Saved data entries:
****************************************

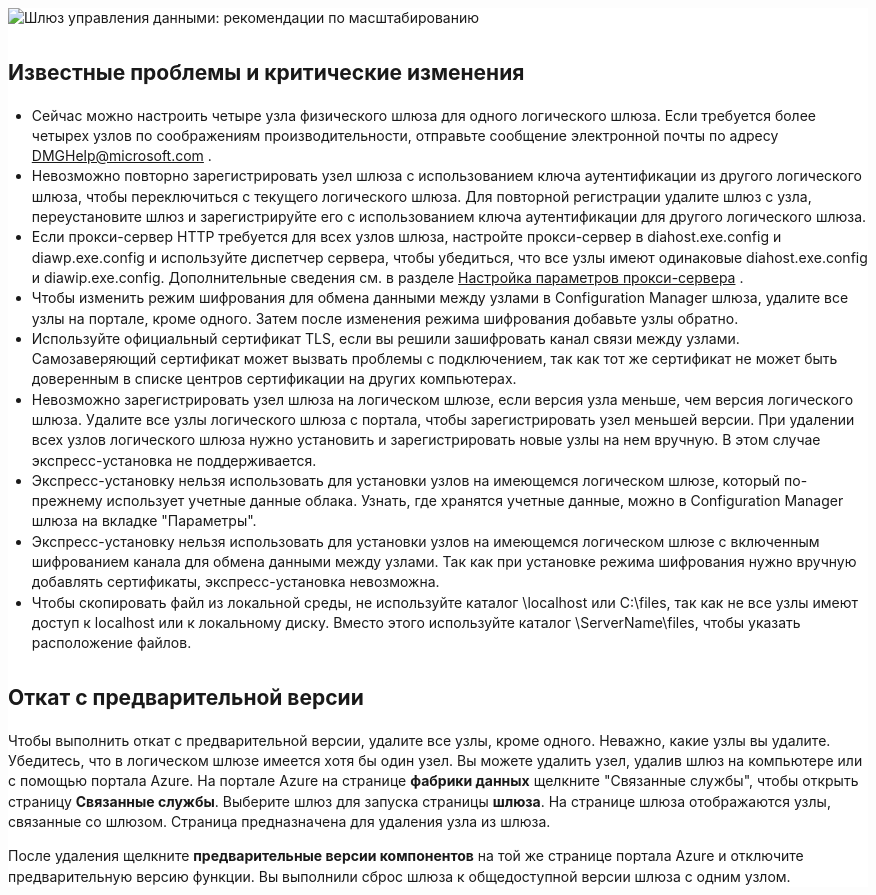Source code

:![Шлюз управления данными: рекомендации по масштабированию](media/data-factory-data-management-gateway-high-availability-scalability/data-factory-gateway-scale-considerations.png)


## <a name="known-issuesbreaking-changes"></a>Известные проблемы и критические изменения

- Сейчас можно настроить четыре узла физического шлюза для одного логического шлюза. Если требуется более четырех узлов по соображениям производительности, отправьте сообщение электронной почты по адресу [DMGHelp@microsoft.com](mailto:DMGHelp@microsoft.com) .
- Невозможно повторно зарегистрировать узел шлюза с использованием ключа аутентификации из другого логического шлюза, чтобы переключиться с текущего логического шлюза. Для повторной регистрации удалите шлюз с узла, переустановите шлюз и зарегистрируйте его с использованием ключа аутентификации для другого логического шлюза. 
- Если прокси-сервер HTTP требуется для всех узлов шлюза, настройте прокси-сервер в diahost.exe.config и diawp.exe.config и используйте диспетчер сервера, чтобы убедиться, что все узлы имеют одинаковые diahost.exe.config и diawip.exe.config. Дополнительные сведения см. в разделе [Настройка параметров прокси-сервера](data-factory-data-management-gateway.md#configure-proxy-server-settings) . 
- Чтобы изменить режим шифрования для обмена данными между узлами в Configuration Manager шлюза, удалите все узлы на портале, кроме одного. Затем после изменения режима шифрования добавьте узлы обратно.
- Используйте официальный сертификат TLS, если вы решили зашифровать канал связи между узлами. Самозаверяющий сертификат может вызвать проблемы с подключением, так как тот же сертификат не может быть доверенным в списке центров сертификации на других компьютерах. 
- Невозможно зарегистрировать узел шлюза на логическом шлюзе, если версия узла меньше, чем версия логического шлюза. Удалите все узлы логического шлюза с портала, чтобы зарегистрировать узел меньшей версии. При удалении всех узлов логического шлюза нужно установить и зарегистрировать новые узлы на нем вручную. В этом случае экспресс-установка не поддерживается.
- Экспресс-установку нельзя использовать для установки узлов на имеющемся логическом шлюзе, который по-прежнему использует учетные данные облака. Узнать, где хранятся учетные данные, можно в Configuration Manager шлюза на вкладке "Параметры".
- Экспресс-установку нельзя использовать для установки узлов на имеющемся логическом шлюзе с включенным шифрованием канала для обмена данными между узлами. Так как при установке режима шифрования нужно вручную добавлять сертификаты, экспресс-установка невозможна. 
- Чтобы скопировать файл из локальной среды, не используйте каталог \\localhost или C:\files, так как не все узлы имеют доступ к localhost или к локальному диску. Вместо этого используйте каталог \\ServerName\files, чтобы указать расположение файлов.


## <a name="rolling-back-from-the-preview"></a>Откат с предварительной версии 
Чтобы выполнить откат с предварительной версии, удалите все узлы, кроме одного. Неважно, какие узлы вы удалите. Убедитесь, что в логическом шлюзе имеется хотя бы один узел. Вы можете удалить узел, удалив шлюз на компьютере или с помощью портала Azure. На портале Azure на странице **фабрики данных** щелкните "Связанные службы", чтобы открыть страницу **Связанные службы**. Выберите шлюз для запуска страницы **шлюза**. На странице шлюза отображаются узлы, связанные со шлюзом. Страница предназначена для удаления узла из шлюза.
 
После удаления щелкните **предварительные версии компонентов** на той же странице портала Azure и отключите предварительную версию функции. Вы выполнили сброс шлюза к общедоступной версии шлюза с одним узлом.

****************************************

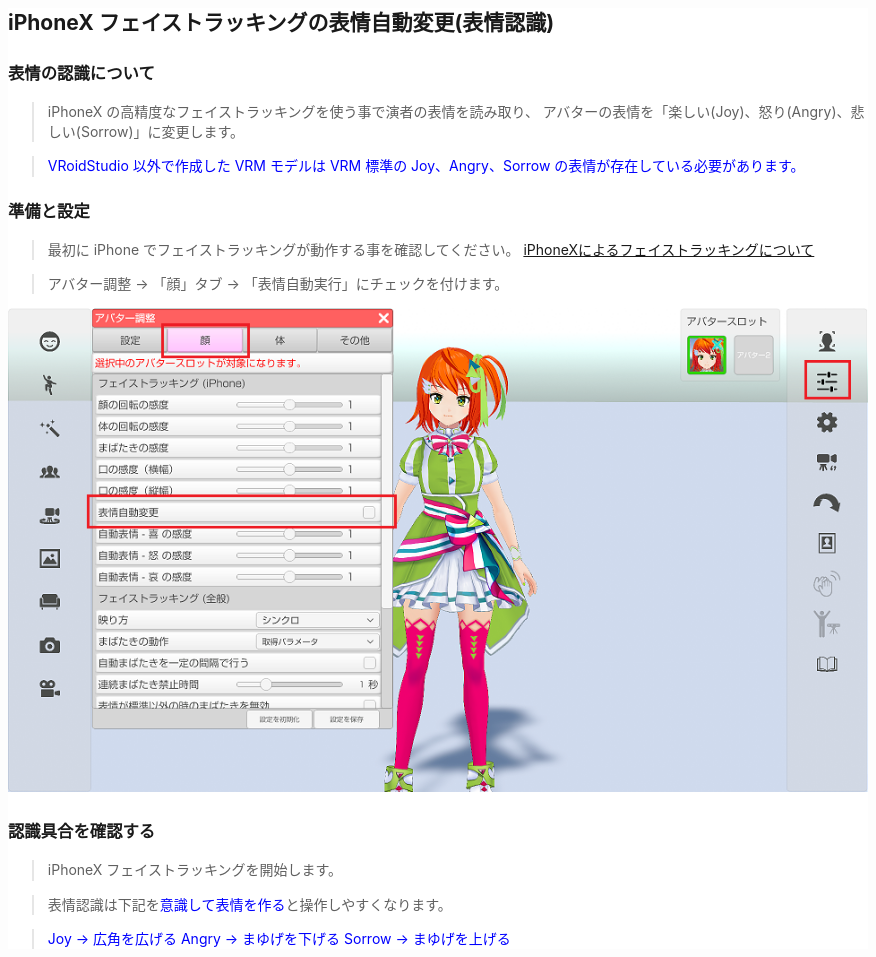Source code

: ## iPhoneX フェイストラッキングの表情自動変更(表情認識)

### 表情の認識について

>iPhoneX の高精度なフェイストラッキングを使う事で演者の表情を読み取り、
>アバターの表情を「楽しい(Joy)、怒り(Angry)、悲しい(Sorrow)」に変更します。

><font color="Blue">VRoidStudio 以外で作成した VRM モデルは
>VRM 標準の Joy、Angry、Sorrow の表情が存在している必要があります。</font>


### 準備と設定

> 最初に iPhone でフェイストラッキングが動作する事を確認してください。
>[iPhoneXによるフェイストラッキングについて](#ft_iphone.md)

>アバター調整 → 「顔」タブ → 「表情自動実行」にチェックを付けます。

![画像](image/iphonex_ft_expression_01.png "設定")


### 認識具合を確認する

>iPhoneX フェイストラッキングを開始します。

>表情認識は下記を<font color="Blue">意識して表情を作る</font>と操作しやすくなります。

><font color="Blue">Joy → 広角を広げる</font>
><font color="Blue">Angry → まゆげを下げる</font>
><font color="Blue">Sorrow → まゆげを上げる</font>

****************************************

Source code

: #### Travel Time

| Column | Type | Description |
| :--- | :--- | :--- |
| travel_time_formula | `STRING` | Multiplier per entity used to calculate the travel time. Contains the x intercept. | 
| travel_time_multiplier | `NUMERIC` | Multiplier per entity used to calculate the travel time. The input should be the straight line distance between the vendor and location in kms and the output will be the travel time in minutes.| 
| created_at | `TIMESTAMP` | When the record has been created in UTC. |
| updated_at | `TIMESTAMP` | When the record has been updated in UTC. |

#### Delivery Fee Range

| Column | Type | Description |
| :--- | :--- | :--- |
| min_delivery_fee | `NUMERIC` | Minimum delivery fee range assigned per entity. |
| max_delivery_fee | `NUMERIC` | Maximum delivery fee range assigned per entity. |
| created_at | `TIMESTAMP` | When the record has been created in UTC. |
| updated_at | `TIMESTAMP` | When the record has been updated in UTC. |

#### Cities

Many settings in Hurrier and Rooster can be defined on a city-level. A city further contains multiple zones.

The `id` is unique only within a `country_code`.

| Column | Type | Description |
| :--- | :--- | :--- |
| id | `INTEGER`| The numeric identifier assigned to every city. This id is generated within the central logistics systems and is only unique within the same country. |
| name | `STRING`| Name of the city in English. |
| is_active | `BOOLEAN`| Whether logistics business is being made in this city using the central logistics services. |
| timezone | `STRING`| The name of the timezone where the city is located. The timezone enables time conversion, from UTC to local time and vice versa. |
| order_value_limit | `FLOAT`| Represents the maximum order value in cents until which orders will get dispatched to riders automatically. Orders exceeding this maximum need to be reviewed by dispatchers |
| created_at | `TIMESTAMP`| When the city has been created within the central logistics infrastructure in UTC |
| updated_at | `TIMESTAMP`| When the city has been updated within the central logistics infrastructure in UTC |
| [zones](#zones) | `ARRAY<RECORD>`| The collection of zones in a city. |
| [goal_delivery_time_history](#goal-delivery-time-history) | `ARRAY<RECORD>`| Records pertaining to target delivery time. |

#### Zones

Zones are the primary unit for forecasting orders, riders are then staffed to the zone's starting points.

****************************************

- _Try it_:
Lines containing the word "central" are to be located in the entries and copied.

- _Result below_:
| id | `INTEGER`| The numeric identifier assigned to every city. This id is generated within the central logistics systems and is only unique within the same country. |
| is_active | `BOOLEAN`| Whether logistics business is being made in this city using the central logistics services. |
| created_at | `TIMESTAMP`| When the city has been created within the central logistics infrastructure in UTC |
| updated_at | `TIMESTAMP`| When the city has been updated within the central logistics infrastructure in UTC |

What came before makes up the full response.